▶ [To-do item]:
Lay out all of the entries below as a numbered list, leaving out any blank lines.

Segment Open

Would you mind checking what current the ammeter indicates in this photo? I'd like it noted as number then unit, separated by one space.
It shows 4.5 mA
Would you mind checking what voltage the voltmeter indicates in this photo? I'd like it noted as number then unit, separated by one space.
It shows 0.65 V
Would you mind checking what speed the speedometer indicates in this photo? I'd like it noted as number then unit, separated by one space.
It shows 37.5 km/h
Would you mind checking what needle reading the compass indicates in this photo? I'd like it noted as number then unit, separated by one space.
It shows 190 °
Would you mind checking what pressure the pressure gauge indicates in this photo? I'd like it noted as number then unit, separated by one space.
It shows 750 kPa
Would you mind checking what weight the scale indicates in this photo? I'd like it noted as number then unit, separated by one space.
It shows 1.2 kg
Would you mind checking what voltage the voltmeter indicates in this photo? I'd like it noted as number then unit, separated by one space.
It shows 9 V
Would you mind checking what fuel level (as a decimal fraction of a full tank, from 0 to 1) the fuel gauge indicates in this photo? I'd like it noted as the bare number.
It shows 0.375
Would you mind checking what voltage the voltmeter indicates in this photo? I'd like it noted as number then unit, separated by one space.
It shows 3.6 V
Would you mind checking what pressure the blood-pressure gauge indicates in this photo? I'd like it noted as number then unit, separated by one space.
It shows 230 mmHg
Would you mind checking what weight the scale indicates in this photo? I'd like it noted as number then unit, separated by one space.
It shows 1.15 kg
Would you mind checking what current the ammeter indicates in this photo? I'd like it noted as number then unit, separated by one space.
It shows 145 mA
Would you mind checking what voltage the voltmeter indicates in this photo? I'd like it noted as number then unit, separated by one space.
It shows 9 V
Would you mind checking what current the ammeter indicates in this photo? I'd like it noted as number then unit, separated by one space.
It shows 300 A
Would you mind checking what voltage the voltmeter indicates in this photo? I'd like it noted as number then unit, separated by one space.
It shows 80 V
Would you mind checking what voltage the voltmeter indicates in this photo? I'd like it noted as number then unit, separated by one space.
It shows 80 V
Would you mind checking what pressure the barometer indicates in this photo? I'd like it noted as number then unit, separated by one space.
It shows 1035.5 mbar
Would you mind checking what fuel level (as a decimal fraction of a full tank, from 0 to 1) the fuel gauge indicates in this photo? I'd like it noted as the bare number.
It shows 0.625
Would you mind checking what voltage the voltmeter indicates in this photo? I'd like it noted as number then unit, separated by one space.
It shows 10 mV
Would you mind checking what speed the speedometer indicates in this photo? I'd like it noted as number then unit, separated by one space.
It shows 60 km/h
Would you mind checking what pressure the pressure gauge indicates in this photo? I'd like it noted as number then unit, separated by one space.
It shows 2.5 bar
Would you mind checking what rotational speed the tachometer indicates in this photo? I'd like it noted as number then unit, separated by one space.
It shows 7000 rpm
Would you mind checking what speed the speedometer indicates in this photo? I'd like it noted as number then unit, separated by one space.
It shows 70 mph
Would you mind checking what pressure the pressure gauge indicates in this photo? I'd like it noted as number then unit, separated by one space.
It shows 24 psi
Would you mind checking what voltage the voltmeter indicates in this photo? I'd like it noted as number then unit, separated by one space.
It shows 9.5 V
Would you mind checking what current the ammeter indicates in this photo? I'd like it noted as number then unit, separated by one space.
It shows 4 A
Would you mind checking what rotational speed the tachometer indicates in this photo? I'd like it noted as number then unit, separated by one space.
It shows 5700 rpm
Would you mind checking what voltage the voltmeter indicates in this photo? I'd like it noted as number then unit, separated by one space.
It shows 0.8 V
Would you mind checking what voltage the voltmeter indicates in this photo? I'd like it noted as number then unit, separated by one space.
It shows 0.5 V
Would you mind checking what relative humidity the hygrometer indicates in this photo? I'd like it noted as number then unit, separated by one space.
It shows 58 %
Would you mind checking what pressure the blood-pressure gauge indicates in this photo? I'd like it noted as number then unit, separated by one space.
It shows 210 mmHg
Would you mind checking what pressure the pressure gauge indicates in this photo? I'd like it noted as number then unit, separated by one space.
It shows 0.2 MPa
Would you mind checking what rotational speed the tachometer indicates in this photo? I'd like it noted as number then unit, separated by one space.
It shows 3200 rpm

Segment Closed

▶ [Answer area]:
1. Would you mind checking what current the ammeter indicates in this photo? I'd like it noted as number then unit, separated by one space.
2. It shows 4.5 mA
3. Would you mind checking what voltage the voltmeter indicates in this photo? I'd like it noted as number then unit, separated by one space.
4. It shows 0.65 V
5. Would you mind checking what speed the speedometer indicates in this photo? I'd like it noted as number then unit, separated by one space.
6. It shows 37.5 km/h
7. Would you mind checking what needle reading the compass indicates in this photo? I'd like it noted as number then unit, separated by one space.
8. It shows 190 °
9. Would you mind checking what pressure the pressure gauge indicates in this photo? I'd like it noted as number then unit, separated by one space.
10. It shows 750 kPa
11. Would you mind checking what weight the scale indicates in this photo? I'd like it noted as number then unit, separated by one space.
12. It shows 1.2 kg
13. Would you mind checking what voltage the voltmeter indicates in this photo? I'd like it noted as number then unit, separated by one space.
14. It shows 9 V
15. Would you mind checking what fuel level (as a decimal fraction of a full tank, from 0 to 1) the fuel gauge indicates in this photo? I'd like it noted as the bare number.
16. It shows 0.375
17. Would you mind checking what voltage the voltmeter indicates in this photo? I'd like it noted as number then unit, separated by one space.
18. It shows 3.6 V
19. Would you mind checking what pressure the blood-pressure gauge indicates in this photo? I'd like it noted as number then unit, separated by one space.
20. It shows 230 mmHg
21. Would you mind checking what weight the scale indicates in this photo? I'd like it noted as number then unit, separated by one space.
22. It shows 1.15 kg
23. Would you mind checking what current the ammeter indicates in this photo? I'd like it noted as number then unit, separated by one space.
24. It shows 145 mA
25. Would you mind checking what voltage the voltmeter indicates in this photo? I'd like it noted as number then unit, separated by one space.
26. It shows 9 V
27. Would you mind checking what current the ammeter indicates in this photo? I'd like it noted as number then unit, separated by one space.
28. It shows 300 A
29. Would you mind checking what voltage the voltmeter indicates in this photo? I'd like it noted as number then unit, separated by one space.
30. It shows 80 V
31. Would you mind checking what voltage the voltmeter indicates in this photo? I'd like it noted as number then unit, separated by one space.
32. It shows 80 V
33. Would you mind checking what pressure the barometer indicates in this photo? I'd like it noted as number then unit, separated by one space.
34. It shows 1035.5 mbar
35. Would you mind checking what fuel level (as a decimal fraction of a full tank, from 0 to 1) the fuel gauge indicates in this photo? I'd like it noted as the bare number.
36. It shows 0.625
37. Would you mind checking what voltage the voltmeter indicates in this photo? I'd like it noted as number then unit, separated by one space.
38. It shows 10 mV
39. Would you mind checking what speed the speedometer indicates in this photo? I'd like it noted as number then unit, separated by one space.
40. It shows 60 km/h
41. Would you mind checking what pressure the pressure gauge indicates in this photo? I'd like it noted as number then unit, separated by one space.
42. It shows 2.5 bar
43. Would you mind checking what rotational speed the tachometer indicates in this photo? I'd like it noted as number then unit, separated by one space.
44. It shows 7000 rpm
45. Would you mind checking what speed the speedometer indicates in this photo? I'd like it noted as number then unit, separated by one space.
46. It shows 70 mph
47. Would you mind checking what pressure the pressure gauge indicates in this photo? I'd like it noted as number then unit, separated by one space.
48. It shows 24 psi
49. Would you mind checking what voltage the voltmeter indicates in this photo? I'd like it noted as number then unit, separated by one space.
50. It shows 9.5 V
51. Would you mind checking what current the ammeter indicates in this photo? I'd like it noted as number then unit, separated by one space.
52. It shows 4 A
53. Would you mind checking what rotational speed the tachometer indicates in this photo? I'd like it noted as number then unit, separated by one space.
54. It shows 5700 rpm
55. Would you mind checking what voltage the voltmeter indicates in this photo? I'd like it noted as number then unit, separated by one space.
56. It shows 0.8 V
57. Would you mind checking what voltage the voltmeter indicates in this photo? I'd like it noted as number then unit, separated by one space.
58. It shows 0.5 V
59. Would you mind checking what relative humidity the hygrometer indicates in this photo? I'd like it noted as number then unit, separated by one space.
60. It shows 58 %
61. Would you mind checking what pressure the blood-pressure gauge indicates in this photo? I'd like it noted as number then unit, separated by one space.
62. It shows 210 mmHg
63. Would you mind checking what pressure the pressure gauge indicates in this photo? I'd like it noted as number then unit, separated by one space.
64. It shows 0.2 MPa
65. Would you mind checking what rotational speed the tachometer indicates in this photo? I'd like it noted as number then unit, separated by one space.
66. It shows 3200 rpm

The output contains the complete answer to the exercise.